By Jan Harvey
LONDON (Reuters) - Gold faces a third year of losses in 2015 as the United States prepares for its first interest rate rise in nearly a decade, but the market should also find a floor, clearing the way for a recovery next year, a Reuters poll showed.
The survey of 38 analysts and traders conducted earlier this month forecast that spot gold, which ended 2014 little changed after snapping a 12-year bull run the previous year, will average $1,234 an ounce this year, down around 3 percent.
The market is then seen recovering to $1,278 an ounce in 2016, putting the trauma of 2013's spectacular crash behind it, the poll showed.
Gold traded around $1,285 an ounce at 1410 GMT on Tuesday.
The metal is expected to come under pressure this year from a hike in U.S. interest rates, which will lift the opportunity cost of holding non-yielding bullion while boosting the dollar.
More From This Section
Uncertainty over euro zone stability, which has lifted gold 8 percent so far this year, plus worries about global growth and firm demand from Asian consumers, are likely to keep the metal supported, however, eventually leading to a recovery.
"In the short to medium term, given the differential between U.S. and European bond yields, we can only anticipate further flows of capital into the dollar, placing upwards pressure on that currency and downwards pressure on gold," Mitsui Precious Metals analyst David Jollie said.
"However, we suspect that expectations of rate rises are largely built into the gold price already, and any slowdown in the U.S. or the wider global economy could allow gold the room to move higher and reassert itself."
Gold hit a five-month high at $1,306.20 an ounce last week after the European Central Bank said it would pump hundreds of billions of euros into a sagging euro zone economy, and the Swiss National Bank scrapped the franc's peg to the euro.
Euro zone quantitative easing is still an unknown quantity for gold, analysts said.
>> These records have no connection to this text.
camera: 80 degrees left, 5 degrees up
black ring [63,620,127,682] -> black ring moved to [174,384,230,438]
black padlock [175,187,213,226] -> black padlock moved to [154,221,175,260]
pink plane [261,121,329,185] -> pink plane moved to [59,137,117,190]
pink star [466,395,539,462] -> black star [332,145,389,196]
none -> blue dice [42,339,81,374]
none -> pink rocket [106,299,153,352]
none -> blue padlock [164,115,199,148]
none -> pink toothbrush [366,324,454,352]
Further instability in financial markets or signs that inflation could rise may lift the metal, but a positive response to the policy in equity markets and a weaker euro could weigh.
Silver prices are also expected to decline this year, with respondents in the poll forecasting a silver price of $17.20 an ounce this year, down from $19 in 2014.
"It is hard to like silver from a fundamental viewpoint. Global balances remain weak, with the likelihood of a silver surplus in a long line of surpluses," Standard Chartered said in a note.
Next year silver prices are expected to recover to an average $18.20 an ounce.